_Aufgabe A_
Wer hat laut dem Lesetext die Sicherheitslücke bei den Online-Apotheken entdeckt?
_Aufgabe B_
Gib aus dem Lesetext den Abschnitt von „Mehr als 170“ bis einschließlich „NDR und WDR .“ wortgetreu wieder.
_Aufgabe C_
Welche Medien werden im Lesetext genannt? Zähle alle auf.

*** Lesetext

Wer kauft gerade welche Medikamente ein? Dritte konnten solche sensiblen Informationen bei zahlreichen Internetapotheken einsehen. Die Panne betraf Dutzende Websites auf einmal.

Mehr als 170 Online-Apotheken, darunter etwa Apotal und Sanicare, hatten bis vor Kurzem ein Sicherheitsproblem. Dritte konnten, teils bis zum Dienstagmittag, auf einfachem Weg Einblick in die Daten gerade aktiver Kunden der Websites bekommen.

Sie konnten dabei Berichten zufolge unter anderem an die Namen, Adressen und die Kontodaten der Betroffenen kommen. Auch Informationen zu den Bestellungen sollen prinzipiell einsehbar gewesen sein. Entdeckt haben die Sicherheitslücke Forscher der Universität Bamberg; zuerst darüber berichtet haben am Donnerstagmorgen NDR und WDR .

"Jeder Internetnutzer konnte, wenn er auf der Seite einer der betroffenen Versandapotheken war, in der Internetadresszeile die Wörter 'server-status' eingeben und schon öffnete sich auf dem Bildschirm eine Liste aller Vorgänge, die gerade auf dem Server der Online-Apotheken stattfanden", beschreibt Tagesschau.de das Problem. "In dieser Liste fanden sich auch sogenannte Session-IDs von Kunden, mit deren Hilfe Fremde in das Profil eines Kunden hätten eindringen können, der gerade online war."

******
*** Material

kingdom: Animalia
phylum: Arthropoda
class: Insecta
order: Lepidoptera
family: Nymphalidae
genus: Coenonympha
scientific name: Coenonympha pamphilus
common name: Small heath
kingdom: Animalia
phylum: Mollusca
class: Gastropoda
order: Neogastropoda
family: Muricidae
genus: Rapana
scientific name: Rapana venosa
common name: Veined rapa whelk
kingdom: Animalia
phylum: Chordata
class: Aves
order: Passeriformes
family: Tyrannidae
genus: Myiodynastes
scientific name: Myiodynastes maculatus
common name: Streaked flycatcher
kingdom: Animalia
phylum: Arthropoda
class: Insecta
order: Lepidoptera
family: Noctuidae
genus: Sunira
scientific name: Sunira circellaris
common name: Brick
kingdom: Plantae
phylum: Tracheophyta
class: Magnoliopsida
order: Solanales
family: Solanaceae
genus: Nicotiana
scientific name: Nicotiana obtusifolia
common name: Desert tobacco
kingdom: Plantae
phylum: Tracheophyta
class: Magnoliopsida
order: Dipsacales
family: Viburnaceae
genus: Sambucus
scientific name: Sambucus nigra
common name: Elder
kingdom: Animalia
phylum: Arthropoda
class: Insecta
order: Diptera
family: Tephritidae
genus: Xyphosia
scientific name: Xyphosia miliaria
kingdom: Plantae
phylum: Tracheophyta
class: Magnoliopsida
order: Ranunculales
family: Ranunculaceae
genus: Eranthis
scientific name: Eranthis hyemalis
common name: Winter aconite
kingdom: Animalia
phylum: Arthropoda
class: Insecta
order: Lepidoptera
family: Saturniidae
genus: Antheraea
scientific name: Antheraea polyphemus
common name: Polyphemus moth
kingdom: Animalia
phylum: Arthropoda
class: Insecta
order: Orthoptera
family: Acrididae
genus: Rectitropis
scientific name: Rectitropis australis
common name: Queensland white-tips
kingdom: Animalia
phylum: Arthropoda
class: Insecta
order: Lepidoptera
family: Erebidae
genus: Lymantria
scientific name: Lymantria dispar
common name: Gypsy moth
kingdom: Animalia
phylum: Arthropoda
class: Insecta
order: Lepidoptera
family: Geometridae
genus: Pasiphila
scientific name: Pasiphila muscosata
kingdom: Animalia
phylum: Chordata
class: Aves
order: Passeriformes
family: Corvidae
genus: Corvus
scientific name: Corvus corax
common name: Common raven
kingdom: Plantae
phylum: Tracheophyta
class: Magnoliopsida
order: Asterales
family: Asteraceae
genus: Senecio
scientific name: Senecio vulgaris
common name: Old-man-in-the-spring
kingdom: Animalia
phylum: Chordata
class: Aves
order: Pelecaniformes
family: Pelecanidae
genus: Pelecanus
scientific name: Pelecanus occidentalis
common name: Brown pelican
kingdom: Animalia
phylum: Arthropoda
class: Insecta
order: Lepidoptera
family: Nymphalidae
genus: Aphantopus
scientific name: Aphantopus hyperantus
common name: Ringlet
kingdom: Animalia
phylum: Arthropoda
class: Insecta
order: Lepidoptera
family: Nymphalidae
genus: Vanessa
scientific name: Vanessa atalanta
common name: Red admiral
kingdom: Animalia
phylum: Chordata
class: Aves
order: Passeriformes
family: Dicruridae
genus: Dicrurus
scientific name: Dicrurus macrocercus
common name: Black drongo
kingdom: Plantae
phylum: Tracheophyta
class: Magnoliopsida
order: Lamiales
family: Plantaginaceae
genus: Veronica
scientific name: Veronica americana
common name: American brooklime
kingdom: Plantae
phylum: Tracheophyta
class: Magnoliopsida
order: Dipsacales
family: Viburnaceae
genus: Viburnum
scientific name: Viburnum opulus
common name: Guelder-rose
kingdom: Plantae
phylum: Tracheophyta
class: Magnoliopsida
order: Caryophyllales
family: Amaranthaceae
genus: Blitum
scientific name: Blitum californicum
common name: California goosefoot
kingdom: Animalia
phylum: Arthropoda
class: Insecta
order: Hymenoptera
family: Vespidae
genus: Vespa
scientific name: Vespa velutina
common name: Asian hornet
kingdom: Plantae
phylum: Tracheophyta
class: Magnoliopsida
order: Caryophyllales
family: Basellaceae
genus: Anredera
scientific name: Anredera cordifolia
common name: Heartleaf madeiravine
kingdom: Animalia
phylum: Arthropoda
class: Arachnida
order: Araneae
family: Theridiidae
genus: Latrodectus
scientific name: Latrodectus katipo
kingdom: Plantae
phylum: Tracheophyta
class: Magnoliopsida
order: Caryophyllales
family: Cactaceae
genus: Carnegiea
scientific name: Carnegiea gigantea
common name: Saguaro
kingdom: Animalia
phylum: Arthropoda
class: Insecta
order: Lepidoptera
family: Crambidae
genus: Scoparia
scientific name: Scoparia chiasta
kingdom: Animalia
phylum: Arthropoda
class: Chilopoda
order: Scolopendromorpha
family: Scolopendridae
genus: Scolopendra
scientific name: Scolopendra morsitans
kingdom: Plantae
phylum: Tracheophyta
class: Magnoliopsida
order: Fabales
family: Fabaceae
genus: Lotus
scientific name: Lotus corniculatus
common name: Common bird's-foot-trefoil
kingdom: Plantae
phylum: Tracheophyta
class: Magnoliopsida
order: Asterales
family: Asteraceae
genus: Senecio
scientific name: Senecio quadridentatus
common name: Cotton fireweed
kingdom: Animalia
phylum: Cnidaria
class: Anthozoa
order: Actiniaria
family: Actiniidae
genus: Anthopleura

******

_Ergebnis A_
Forscher der Universität Bamberg haben die Sicherheitslücke entdeckt.

_Ergebnis B_
Mehr als 170 Online-Apotheken, darunter etwa Apotal und Sanicare, hatten bis vor Kurzem ein Sicherheitsproblem. Dritte konnten, teils bis zum Dienstagmittag, auf einfachem Weg Einblick in die Daten gerade aktiver Kunden der Websites bekommen.

Sie konnten dabei Berichten zufolge unter anderem an die Namen, Adressen und die Kontodaten der Betroffenen kommen. Auch Informationen zu den Bestellungen sollen prinzipiell einsehbar gewesen sein. Entdeckt haben die Sicherheitslücke Forscher der Universität Bamberg; zuerst darüber berichtet haben am Donnerstagmorgen NDR und WDR .

_Ergebnis C_
NDR, WDR, Tagesschau.de